Göçmenlerin en yoğun geçiş yaptığı Missisquoi Körfezi, Vermont’tan New York’a uzanan 295 millik bir bölgeyi kapsıyor. ABD sınır yetkilileri, bu bölgede yakalanan göçmen sayısının önceki 13 yılda yakalanan toplam sayıyı aştığını belirtiyor.
Konut krizi ve göçmenler
Kanada'daki konut krizi, ülke çapında büyük bir sorun haline geldi. Ortalama ev fiyatı, 2005'te 250.000 Kanada doları iken bugün bu rakam 750.000 Kanada dolarına çıktı. Ortalama yıllık gelir ve ortalama ev fiyatı arasındaki oran ise 90'lı yıllarda üç iken, bugün neredeyse altıya yükseldi. Vancouver’da bu oran 12’ye, Toronto’da ise 10’a ulaştı. Yani 90’larda bir evin 3 yıllık maaşı ile ortalama bir ev alınabiliyorken, bugün büyük şehirlerde 10-12 yıl gerekiyor. Muhalefetteki Muhafazakar Parti lideri Pierre Poilievre, göçmenlik ve konut krizini açıkça birbirine bağlıyor. Poilievre, göçmen sayısının her yıl inşa edilen yeni ev sayısıyla orantılı olması gerektiğini savunuyor. Bu rakamın geçtiğimiz sene 250 bin ev bandında olduğunu belirtmek gerekir. Yapılan anketler, Kanadalıların büyük bir kısmının da bu görüşe katıldığını gösteriyor.
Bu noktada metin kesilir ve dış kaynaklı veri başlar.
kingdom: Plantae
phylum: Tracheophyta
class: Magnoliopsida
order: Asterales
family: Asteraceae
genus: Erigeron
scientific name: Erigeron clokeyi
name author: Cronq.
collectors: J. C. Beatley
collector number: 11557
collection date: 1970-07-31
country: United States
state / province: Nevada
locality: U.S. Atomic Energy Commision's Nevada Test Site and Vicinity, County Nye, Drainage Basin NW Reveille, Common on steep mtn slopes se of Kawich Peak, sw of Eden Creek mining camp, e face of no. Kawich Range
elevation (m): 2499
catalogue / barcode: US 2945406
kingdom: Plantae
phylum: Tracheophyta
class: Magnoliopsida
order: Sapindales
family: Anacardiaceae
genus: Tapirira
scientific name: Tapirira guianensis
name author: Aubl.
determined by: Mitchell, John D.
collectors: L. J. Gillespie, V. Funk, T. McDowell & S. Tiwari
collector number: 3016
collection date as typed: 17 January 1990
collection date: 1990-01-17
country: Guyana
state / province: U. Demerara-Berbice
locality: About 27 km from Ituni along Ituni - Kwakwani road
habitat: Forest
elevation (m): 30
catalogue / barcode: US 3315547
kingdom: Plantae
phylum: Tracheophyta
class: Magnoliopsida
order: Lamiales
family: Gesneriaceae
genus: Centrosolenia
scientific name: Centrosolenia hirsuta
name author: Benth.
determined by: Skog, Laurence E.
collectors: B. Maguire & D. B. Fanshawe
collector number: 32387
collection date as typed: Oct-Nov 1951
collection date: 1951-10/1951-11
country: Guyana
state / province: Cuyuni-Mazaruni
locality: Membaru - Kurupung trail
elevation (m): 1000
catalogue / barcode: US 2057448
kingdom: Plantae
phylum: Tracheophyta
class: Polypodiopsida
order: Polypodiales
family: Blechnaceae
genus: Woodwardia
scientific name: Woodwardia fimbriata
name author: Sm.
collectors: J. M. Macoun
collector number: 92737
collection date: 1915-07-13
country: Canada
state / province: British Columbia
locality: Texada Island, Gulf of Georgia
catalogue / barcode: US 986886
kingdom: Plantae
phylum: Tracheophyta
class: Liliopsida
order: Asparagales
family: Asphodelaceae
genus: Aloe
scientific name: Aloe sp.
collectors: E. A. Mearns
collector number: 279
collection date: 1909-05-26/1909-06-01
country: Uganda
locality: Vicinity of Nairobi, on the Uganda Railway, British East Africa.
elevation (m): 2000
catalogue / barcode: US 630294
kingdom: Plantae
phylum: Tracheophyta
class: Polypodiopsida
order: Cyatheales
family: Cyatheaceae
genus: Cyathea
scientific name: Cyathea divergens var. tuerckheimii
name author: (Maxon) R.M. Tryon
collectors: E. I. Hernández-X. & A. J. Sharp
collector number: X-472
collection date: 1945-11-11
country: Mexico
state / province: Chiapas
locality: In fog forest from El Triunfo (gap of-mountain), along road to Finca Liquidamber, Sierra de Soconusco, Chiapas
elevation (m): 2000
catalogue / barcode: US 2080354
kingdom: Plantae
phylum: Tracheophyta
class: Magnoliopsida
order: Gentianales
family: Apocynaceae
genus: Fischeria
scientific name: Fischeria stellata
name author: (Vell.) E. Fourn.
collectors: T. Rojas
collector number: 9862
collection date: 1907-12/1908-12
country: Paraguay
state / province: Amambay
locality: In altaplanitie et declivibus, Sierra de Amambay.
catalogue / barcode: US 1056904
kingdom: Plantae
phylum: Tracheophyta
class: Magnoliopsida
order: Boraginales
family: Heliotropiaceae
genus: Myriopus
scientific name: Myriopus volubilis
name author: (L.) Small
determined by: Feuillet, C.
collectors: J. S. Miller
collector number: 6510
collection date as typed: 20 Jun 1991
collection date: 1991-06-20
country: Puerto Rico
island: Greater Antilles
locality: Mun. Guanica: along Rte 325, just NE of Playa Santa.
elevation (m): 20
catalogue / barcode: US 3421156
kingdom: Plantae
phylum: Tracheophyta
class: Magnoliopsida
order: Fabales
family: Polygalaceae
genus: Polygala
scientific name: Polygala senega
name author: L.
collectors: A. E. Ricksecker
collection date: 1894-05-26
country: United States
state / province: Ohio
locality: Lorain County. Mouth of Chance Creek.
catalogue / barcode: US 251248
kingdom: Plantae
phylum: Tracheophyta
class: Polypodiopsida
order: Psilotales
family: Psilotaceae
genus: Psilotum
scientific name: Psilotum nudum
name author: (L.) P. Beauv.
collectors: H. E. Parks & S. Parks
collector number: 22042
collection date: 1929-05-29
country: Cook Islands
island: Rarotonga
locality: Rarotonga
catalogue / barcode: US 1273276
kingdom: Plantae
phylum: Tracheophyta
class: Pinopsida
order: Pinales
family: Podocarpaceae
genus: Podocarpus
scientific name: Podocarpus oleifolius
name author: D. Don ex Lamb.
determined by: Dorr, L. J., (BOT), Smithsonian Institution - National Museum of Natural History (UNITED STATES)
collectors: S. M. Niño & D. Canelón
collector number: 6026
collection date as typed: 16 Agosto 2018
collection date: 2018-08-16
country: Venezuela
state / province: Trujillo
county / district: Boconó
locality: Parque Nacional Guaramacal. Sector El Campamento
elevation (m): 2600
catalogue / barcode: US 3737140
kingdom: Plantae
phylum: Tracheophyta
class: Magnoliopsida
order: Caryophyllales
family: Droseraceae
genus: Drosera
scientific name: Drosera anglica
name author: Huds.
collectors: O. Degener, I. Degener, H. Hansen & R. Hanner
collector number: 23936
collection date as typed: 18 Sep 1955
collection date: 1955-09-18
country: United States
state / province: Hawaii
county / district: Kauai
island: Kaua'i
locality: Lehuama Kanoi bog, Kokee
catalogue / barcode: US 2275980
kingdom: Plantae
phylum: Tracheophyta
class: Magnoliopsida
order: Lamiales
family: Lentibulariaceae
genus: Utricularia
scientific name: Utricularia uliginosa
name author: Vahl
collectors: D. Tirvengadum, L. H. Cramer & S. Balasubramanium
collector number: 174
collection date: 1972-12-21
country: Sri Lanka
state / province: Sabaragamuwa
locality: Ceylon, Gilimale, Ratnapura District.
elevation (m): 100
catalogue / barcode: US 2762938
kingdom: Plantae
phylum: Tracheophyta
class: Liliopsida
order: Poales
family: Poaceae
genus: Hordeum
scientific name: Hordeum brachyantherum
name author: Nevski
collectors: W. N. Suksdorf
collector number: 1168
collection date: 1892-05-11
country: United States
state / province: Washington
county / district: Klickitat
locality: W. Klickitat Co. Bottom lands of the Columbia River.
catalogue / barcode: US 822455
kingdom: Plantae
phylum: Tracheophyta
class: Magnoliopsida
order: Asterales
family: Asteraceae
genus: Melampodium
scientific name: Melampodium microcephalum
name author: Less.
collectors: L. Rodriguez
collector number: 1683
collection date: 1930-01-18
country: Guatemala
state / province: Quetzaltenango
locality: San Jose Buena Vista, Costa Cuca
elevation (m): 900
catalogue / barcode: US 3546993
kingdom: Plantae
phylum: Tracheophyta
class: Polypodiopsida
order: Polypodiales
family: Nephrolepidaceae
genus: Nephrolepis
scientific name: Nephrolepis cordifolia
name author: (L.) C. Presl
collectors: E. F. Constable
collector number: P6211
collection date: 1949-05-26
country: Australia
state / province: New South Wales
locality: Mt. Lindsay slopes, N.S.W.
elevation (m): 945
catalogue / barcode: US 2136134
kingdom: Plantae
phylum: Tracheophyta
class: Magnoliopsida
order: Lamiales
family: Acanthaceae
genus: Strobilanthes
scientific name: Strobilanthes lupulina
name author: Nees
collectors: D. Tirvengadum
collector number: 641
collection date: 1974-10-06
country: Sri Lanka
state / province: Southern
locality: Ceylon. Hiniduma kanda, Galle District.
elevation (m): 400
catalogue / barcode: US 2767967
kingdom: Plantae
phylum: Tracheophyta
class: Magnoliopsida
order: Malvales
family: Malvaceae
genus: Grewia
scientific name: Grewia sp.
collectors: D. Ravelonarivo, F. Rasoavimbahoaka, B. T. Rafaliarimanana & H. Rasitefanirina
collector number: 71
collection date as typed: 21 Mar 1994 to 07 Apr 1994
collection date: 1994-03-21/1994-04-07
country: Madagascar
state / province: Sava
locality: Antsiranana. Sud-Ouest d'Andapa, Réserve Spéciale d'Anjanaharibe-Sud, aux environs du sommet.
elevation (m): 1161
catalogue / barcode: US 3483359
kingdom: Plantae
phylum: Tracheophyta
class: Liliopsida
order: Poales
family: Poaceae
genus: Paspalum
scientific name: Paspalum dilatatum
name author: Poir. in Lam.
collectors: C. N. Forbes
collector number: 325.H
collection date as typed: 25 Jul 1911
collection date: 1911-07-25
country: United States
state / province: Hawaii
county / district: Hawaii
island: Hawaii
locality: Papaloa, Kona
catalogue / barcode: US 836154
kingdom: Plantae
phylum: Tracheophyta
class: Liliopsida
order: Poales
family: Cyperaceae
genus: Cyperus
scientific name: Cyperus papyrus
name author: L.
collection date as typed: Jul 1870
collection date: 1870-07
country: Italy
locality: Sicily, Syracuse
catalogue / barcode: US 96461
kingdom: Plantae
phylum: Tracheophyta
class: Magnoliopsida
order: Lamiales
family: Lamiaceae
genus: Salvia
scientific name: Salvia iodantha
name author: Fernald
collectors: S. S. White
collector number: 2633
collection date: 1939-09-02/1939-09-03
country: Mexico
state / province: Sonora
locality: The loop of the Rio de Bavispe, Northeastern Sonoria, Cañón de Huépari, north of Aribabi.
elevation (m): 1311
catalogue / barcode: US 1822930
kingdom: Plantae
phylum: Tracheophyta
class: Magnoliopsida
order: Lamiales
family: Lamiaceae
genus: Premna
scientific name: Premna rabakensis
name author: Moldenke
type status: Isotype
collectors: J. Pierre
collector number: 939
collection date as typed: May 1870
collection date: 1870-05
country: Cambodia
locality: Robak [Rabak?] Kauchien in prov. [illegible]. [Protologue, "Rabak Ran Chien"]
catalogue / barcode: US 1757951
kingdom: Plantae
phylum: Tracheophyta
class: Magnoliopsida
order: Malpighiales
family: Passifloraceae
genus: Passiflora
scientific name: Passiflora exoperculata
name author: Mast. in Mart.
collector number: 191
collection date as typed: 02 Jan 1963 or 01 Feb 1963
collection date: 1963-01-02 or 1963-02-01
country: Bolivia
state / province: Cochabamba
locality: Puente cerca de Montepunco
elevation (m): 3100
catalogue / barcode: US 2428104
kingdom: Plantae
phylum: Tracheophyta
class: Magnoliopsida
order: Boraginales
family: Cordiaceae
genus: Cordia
Ayrıca yürütülen soruşturmalarda her iki Kanadalıdan birinin ülkeye çok fazla göçmen alındığını düşündüğü görülüyor. Avustralyalı bir düşünce kuruluşu olan Grattan Enstitüsü’nün çalışması, her 100.000 bin göçmen için kiraların yüzde 1 kadar az bir oranda artabileceğini tahmin ediyor. Buna rağmen hoşnutsuzluğa yanıt veren hükümet kuruluşlarının aldığı aksiyonların sonuçları açıkça görülebiliyor. Örneğin turizm vizelerine verilen red oranı, son yıllarda görülmemiş bir seviyeye ulaştı.
Hasılı, Kanada’da göçmenlik politikaları hem uluslararası hem de iç politik baskılar altında bir değişimden geçiyor. Derinleşen tartışmalar karşısında Trudeau hükümetinin nasıl devam edeceği ve bunun uzun vadedeki etkisinin ne olacağı ise göç uzmanlarının çalışma materyali olacak.
*Bu makalede yer alan fikirler yazara aittir ve Fokus+'ın editöryal politikasını yansıtmayabilir.